When Nicky and I were preschoolers, our family relocated to Bel Air and moved into a house that my parents bought from Jaclyn Smith from Charlie’s Angels. Jaclyn had built an elaborate playhouse for her little girl—like Barbie’s Dream House come to life—which Nicky and I turned into a pet hotel. I always saved up my money so I could shop for animals at a dank-smelling pet store where they sold tropical fish, snakes, and other fantastic beasts. I wanted to love and comfort any little creature who came my way.

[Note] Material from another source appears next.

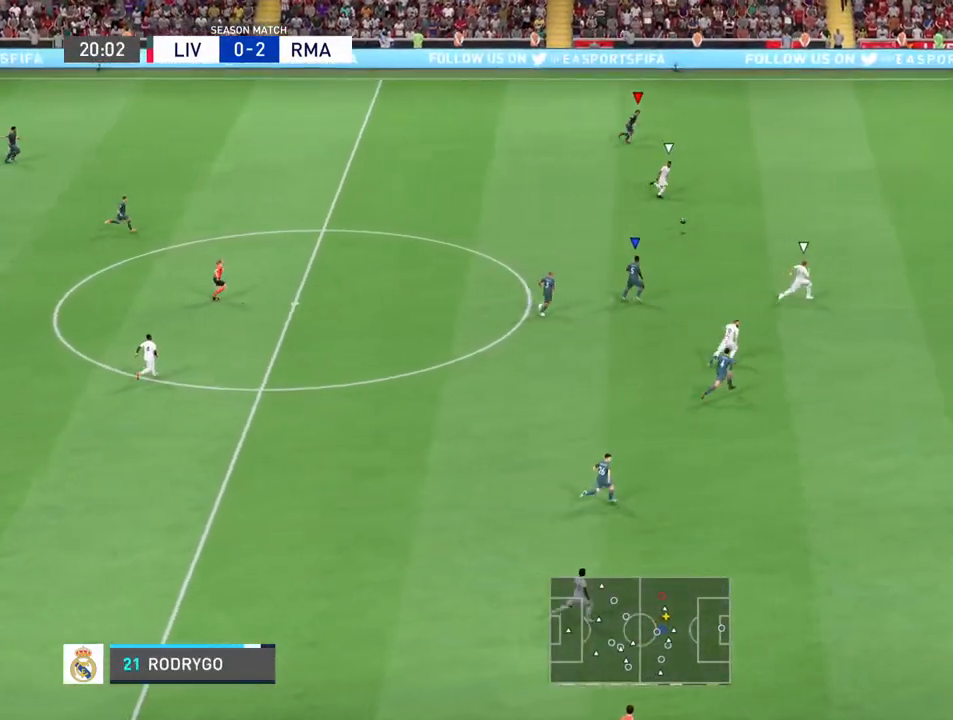
{"buttons": [], "left_stick": "right", "right_stick": "center", "events": [[267, "left_stick", "right"]]}
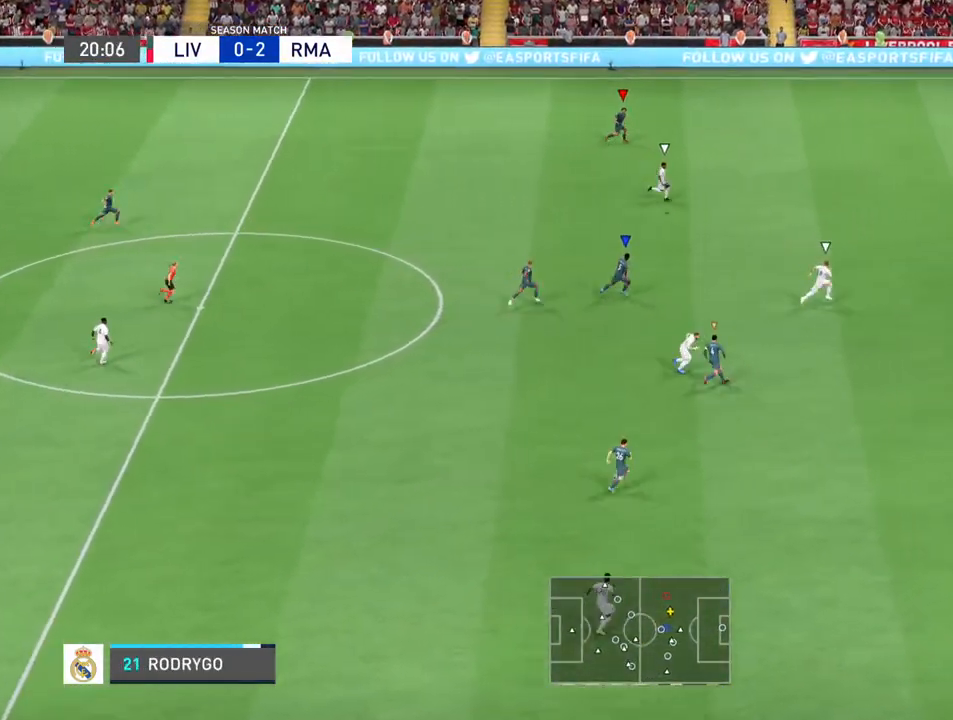
{"buttons": [], "left_stick": "right", "right_stick": "center", "events": []}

Nicky and I played elaborate games of dress-up and pretend, while Aunt Kyle snapped pictures and filmed us with her video camera. Mom has allowed only a sliver of that footage into public view. On one old home movie, there’s a telling moment when my eight-year-old face is all crooked smile and smeared lipstick, my bangs are right out of “Forever Your Girl”—teased ragged with the appropriate hat—and I’m wearing Boy George blue eyeshadow and layers of bunchy, jewel-toned clothes typical of the late 1980s.

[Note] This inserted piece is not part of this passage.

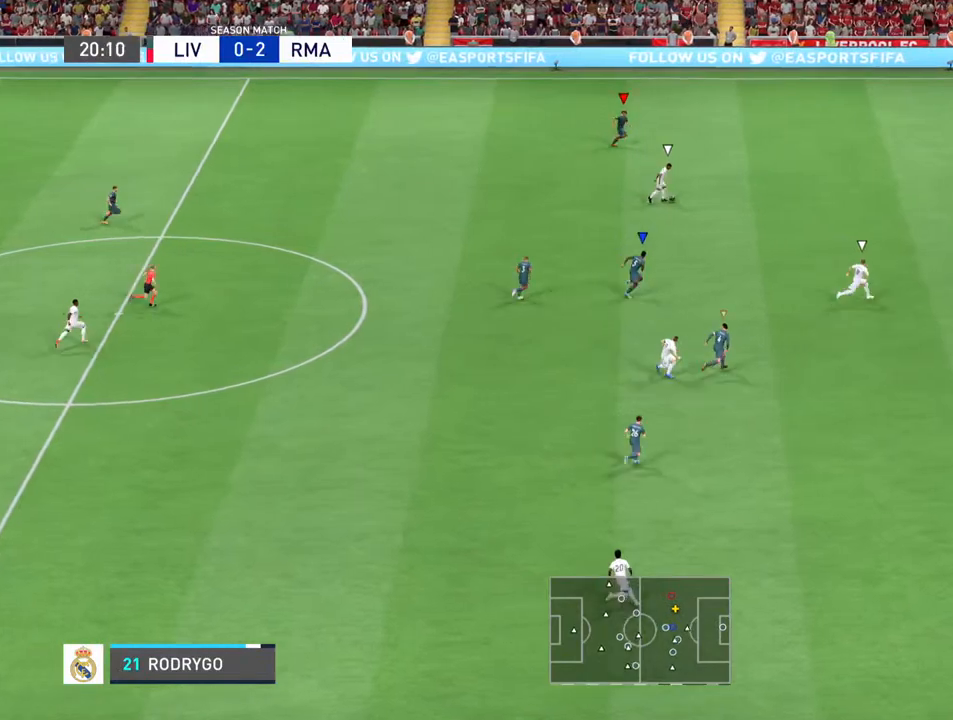
{"buttons": [], "left_stick": "right", "right_stick": "center", "events": []}
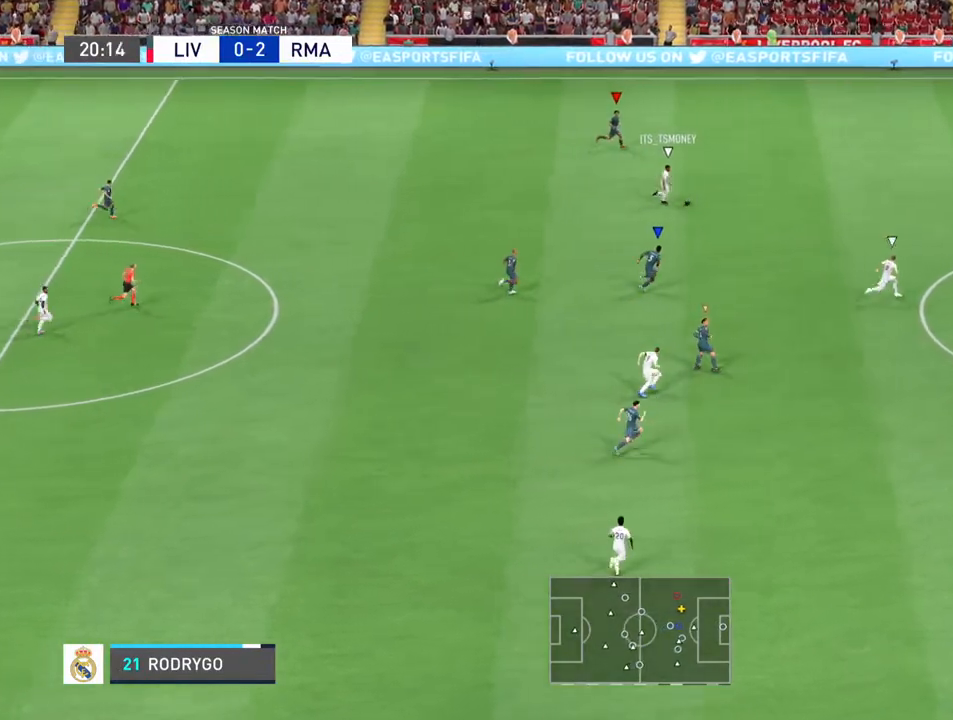
{"buttons": [], "left_stick": "right", "right_stick": "center", "events": [[33, "L1", "down"], [200, "L1", "up"]]}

“Hey,” says Aunt Kyle. “Aren’t you that famous movie star?”

“Yes!”

“What’s your name?”

“Paula Abdul.” I run off, chasing a little black-and-white rabbit.

“Are you gorgeous?” asks Kyle.

“No.” I hold up the bunny. “He is.”

“Make a mad face,” she says. “Make a happy face. Make a plain face with no emotion.”

I do each of those on cue, into the game, but only briefly. The bunny was a lot more interesting to me.

My dad noticed and nurtured my love for animals. He took me to pet stores to see the puppies and to the exotic cat show to see the Bengal cats. We spent a wonderful day at the San Diego Zoo, where Dad booked a backstage VIP experience so I could see all the animals up close and help the zookeepers with chores. My grandparents had a ranch, where I got to ride horses. Dad took me fishing and dirt biking and showed me how to handle the newborn chicks in the chicken coop. That’s when I felt closest to him. He and Mom were amazingly cool about my personal petting zoo of ferrets, rabbits, gerbils, cats, dogs, birds, snakes, guinea pigs, chinchillas, even a little monkey, and a baby goat that I kept next to the tennis court at Papa and Nanu’s.

I had a whole community of rats named after all the people from 90210: Luke, Tori, Jason, Shannen, Brian, Ian, Jennie, Tiffani, and Gabrielle. Yeah, I know what you’re thinking—like rats?—but domesticated rats are actually very clean, sweet natured, and intelligent. I had a huge rat named Max who had enormous balls. One day when I was out in the yard cuddling Max, a ferret ran over to me, and poor Max screamed this bizarrely loud scream with his little rat mouth wide open, and then he bit me. I dropped him, and he ran off, waddling up the driveway as fast as he could with his weirdly large balls bouncing away. I started crying, not because I was hurt but because I thought I’d lost him.